In truth, that’s exactly what it began to resemble. Not in the formal, medical sense of addiction, perhaps, but in spirit and in habit.

I reassured myself with twisted financial logic, arguing that I was ‘saving’ that same £300 by not engaging in binge-eating behaviours. I began to view the act of restraining myself from overeating as though it were a savvy investment move, a kind of personal hedge fund against future indulgence.

In my attempt to be more cost-conscious, I started spacing out the injections, trying to stretch the doses beyond what was recommended, hoping the effects would linger just long enough to maintain the illusion of progress.

But, predictably, the weight returned, creeping back onto my body with all the stealth and inevitability of bad news.
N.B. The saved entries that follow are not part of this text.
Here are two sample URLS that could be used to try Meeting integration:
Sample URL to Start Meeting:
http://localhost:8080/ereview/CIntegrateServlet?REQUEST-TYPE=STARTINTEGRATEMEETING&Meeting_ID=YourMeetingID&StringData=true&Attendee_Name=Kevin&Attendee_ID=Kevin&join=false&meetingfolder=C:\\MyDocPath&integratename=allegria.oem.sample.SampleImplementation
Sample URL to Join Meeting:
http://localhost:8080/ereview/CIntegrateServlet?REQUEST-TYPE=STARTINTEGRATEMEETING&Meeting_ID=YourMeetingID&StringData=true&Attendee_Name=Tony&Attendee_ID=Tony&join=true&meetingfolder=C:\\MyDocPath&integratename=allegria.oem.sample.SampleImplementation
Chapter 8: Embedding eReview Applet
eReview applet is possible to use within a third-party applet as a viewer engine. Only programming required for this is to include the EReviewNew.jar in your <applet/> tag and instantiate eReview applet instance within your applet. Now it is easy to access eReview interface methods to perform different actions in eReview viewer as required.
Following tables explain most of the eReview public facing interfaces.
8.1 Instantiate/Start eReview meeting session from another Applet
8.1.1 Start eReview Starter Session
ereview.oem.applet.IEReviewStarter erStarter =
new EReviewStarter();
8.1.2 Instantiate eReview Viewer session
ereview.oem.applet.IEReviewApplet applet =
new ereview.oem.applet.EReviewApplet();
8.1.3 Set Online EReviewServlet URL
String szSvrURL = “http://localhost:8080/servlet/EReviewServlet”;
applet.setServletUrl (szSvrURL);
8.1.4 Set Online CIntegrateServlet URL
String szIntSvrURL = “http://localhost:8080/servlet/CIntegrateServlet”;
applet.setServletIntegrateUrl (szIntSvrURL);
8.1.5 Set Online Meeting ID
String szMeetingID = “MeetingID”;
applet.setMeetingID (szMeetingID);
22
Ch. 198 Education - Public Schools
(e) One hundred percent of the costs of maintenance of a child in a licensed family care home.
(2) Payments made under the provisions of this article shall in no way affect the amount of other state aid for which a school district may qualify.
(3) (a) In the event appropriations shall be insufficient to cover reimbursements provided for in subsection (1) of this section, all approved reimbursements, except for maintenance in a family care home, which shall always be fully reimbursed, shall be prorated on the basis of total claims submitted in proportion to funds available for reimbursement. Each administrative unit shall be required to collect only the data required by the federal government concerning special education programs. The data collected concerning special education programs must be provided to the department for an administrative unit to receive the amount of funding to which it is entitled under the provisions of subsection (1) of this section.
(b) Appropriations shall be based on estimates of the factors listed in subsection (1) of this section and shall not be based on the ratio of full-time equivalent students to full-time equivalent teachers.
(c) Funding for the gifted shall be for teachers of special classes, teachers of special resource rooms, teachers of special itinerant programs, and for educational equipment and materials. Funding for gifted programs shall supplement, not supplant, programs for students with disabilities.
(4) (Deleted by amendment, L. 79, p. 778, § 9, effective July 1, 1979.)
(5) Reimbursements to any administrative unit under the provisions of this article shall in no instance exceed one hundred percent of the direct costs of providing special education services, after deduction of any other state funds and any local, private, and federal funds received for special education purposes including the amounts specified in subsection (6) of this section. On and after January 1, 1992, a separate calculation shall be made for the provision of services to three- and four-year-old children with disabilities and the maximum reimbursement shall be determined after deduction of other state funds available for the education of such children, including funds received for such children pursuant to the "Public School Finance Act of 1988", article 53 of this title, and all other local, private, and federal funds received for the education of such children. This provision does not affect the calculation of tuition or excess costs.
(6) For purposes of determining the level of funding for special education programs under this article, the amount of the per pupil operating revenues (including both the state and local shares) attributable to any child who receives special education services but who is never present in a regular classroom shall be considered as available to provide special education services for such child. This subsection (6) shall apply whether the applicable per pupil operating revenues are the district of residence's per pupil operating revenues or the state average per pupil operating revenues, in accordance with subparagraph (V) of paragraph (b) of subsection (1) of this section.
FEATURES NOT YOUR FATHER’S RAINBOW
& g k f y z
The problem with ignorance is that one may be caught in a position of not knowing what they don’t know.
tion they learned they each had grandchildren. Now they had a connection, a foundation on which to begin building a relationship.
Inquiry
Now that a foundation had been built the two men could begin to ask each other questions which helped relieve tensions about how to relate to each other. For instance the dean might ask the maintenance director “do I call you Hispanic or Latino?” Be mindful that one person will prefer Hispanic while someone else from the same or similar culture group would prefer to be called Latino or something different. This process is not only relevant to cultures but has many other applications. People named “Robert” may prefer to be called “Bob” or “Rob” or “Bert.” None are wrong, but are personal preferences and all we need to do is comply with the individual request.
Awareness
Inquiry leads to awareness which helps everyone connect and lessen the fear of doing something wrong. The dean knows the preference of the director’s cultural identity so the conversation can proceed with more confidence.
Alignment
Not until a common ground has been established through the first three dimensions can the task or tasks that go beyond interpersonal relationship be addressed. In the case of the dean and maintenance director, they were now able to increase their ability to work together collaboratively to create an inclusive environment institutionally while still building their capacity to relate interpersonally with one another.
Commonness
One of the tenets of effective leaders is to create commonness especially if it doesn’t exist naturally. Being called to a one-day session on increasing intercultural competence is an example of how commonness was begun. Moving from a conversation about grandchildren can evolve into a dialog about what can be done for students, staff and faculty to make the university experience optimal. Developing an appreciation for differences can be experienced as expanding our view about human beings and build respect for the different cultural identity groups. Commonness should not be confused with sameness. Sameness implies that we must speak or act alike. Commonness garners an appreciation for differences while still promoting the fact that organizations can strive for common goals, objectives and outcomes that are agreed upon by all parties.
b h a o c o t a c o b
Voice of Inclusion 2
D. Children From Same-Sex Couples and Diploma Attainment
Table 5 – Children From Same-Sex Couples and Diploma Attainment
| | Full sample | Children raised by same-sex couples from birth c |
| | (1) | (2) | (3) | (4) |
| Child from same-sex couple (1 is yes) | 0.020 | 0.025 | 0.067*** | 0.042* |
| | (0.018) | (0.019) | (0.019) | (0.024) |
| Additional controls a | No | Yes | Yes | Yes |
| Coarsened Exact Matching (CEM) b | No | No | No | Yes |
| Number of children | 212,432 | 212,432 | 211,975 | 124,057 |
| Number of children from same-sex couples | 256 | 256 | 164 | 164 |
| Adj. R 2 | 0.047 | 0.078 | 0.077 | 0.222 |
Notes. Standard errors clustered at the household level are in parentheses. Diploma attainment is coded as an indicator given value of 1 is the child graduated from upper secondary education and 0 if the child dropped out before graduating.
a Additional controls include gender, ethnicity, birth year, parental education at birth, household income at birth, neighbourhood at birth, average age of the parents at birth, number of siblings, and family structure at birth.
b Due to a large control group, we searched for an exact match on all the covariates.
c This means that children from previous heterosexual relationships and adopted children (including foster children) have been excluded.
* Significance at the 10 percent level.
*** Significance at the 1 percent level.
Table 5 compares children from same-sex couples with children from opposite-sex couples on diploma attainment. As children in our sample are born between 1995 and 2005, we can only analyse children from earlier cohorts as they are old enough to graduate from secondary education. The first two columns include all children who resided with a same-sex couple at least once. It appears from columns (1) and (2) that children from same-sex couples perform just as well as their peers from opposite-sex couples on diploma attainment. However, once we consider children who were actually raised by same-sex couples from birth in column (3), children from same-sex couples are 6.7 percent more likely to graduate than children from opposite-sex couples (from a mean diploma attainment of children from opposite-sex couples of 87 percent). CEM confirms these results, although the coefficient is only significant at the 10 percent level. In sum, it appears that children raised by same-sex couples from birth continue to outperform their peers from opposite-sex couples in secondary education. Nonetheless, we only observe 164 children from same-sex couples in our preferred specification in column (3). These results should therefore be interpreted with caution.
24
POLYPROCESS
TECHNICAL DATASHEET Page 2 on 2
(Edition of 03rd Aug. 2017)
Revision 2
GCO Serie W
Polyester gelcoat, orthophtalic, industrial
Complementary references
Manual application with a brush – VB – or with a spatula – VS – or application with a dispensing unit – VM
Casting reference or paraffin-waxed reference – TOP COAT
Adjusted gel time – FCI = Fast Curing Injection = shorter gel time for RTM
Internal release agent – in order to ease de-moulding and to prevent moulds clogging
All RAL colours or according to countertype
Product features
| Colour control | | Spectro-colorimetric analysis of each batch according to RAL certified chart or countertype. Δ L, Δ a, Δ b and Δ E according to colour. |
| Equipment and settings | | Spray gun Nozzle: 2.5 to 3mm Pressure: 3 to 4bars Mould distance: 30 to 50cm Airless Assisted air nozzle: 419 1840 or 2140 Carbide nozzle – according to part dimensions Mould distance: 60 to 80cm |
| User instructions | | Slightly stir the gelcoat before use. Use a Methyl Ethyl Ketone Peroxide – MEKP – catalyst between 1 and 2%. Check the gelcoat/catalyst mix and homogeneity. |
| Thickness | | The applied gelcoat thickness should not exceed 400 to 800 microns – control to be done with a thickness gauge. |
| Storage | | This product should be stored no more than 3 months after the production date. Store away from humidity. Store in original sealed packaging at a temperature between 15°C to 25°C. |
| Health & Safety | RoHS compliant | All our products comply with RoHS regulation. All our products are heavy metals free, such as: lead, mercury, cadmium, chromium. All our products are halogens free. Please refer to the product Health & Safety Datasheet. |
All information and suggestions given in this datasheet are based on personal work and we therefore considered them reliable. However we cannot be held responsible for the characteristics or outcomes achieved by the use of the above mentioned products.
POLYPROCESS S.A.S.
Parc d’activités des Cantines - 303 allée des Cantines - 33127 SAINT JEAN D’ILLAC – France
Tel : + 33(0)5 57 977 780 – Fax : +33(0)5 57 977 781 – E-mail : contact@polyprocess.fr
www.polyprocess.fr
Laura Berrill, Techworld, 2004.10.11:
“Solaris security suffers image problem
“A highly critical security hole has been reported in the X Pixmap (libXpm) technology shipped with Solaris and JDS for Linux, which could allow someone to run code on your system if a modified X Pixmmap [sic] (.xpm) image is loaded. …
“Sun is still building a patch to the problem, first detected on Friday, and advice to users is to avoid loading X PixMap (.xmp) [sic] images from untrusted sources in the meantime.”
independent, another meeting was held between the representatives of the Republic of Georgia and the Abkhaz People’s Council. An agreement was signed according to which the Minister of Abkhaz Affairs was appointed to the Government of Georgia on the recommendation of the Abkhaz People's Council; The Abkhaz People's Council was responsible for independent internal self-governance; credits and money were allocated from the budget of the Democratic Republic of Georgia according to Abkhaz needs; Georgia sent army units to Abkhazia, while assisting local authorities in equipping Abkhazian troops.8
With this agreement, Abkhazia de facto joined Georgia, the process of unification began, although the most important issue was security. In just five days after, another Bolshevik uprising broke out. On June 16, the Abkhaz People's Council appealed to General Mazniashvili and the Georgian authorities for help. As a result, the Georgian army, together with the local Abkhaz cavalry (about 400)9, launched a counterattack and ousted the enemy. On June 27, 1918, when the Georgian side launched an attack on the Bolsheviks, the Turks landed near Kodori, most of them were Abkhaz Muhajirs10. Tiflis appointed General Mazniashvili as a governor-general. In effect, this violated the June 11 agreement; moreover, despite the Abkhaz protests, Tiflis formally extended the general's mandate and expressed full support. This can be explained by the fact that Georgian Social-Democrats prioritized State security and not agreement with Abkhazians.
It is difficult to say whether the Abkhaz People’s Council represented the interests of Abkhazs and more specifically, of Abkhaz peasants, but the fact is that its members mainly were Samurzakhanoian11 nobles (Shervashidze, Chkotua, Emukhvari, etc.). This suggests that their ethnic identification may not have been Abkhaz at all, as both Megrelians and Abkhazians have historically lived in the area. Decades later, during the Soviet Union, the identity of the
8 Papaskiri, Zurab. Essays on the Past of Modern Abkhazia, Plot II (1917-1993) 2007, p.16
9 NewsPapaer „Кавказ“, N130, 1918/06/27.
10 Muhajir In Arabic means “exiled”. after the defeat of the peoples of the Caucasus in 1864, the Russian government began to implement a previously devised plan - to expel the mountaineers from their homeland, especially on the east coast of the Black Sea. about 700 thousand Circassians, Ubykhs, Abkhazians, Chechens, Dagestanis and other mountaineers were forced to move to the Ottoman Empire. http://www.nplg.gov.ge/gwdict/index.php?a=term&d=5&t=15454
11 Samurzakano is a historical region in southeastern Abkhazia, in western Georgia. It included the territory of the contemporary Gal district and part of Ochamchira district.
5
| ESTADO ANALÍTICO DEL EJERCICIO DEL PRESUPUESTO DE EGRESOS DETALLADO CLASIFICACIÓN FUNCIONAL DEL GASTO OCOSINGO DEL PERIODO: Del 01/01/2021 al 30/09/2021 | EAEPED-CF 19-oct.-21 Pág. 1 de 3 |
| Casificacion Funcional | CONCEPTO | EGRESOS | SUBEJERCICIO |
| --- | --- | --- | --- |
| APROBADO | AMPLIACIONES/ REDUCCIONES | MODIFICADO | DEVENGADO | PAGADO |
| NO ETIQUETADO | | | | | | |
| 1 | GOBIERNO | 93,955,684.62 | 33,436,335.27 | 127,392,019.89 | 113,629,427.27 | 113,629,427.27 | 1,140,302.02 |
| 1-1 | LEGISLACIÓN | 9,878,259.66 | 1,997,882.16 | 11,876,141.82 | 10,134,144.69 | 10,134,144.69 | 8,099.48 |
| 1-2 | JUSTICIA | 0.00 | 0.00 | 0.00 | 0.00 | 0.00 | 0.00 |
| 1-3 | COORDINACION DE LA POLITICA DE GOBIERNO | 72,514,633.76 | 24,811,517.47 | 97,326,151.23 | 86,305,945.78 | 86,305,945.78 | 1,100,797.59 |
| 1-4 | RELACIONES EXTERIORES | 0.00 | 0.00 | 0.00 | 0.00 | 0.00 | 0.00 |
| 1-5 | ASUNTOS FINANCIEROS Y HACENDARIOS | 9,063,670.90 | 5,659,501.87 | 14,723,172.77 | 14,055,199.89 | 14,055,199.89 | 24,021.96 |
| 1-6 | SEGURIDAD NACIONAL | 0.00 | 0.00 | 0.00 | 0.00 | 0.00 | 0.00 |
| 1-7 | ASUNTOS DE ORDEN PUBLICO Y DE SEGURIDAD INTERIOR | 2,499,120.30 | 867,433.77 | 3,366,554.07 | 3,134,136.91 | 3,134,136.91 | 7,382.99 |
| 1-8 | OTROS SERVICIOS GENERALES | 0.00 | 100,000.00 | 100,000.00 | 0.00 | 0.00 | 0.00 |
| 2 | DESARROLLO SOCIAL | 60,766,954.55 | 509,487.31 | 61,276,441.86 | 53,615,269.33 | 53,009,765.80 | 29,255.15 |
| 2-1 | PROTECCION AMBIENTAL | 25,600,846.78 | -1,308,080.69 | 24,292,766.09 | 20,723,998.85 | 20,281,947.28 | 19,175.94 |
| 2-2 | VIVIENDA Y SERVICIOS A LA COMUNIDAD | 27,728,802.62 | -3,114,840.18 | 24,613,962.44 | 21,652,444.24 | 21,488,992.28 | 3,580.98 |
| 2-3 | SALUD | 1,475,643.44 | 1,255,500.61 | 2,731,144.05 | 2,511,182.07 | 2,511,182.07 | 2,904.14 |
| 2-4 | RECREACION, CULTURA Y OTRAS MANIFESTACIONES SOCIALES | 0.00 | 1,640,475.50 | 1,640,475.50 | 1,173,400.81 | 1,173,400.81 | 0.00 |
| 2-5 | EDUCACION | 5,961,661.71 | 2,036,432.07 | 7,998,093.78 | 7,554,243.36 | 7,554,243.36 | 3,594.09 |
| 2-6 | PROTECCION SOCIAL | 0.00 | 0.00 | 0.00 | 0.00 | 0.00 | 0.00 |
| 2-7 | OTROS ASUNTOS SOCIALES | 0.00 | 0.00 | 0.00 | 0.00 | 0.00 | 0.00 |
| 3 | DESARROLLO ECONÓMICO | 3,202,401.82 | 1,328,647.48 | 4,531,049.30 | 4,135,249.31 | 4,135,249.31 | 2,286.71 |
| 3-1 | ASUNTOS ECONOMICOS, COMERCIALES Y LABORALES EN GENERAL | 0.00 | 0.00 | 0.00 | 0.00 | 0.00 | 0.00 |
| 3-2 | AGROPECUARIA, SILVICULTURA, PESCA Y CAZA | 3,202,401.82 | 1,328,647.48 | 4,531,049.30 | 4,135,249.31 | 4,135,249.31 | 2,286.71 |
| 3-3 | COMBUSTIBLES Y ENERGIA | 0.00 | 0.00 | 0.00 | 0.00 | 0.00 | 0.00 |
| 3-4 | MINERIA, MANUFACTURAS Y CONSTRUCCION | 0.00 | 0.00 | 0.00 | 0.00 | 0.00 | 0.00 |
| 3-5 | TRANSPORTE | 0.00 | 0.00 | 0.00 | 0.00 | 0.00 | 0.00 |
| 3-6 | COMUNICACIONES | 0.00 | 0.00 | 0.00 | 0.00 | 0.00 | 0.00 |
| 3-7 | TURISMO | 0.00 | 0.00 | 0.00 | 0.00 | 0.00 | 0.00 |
As I quietly began comparing notes with others — friends, colleagues, casual acquaintances — I discovered that my experience was far from unique. Many had followed the same trajectory: the dramatic weight loss, the brief high, the slow slide back into old patterns. We were all playing out the same cycle.

Vision Problems

Then came a new kind of headline: Robbie Williams, Dame Jenni Murray, and others began publicly reporting vision problems linked to these medications.

And here, I’ll admit something I’d noticed before but didn’t connect the link. I’ve been experiencing similar vision issues myself. They escalated to the point that I felt compelled to book an appointment with a private doctor at Moorfields Eye Hospital.

He suspects early-stage cataracts — not common for someone of my age, but not completely unheard of.  What he doesn’t know, and what I didn’t feel was relevant, is my use of tirzepatide. Obviously he didn’t  ask, and I didn’t volunteer the information.

This now feels like a deeply alarming health concern is bubbling  beneath the surface of a public health movement that continues to grow in momentum.

It’s hard not to worry that what I’m experiencing might eventually affect far more people. And I can no longer convince myself that my case is some kind of anomaly short sightedness coincidence, when similar stories are beginning to accumulate all around me.

This is not a virtuous me  moment. I’m not here to lecture anyone about what they should or shouldn’t do with their weight-loss choices.

I am still navigating the physical, emotional, and financial consequences of the choices I’ve made.

Mounjaro like all the other jabs that came before it, isn’t the magical, transformative solution we’ve been sold. For some, it may offer real help. For others, it might cause harm. And for many of us, it seems we’re caught in a confusing and often painful in-between pulled back and forth by a complex mix of hope, fear, habit, and the deep-rooted societal fixation on thinness that brought us to this point in the first place.

If anything in this story causes someone to pause, to research further, to delay their decision, or even just to feel a little less alone in their struggle, then perhaps something meaningful can come out of an experience that, for me, has been eye-opening, costly, and deeply sobering.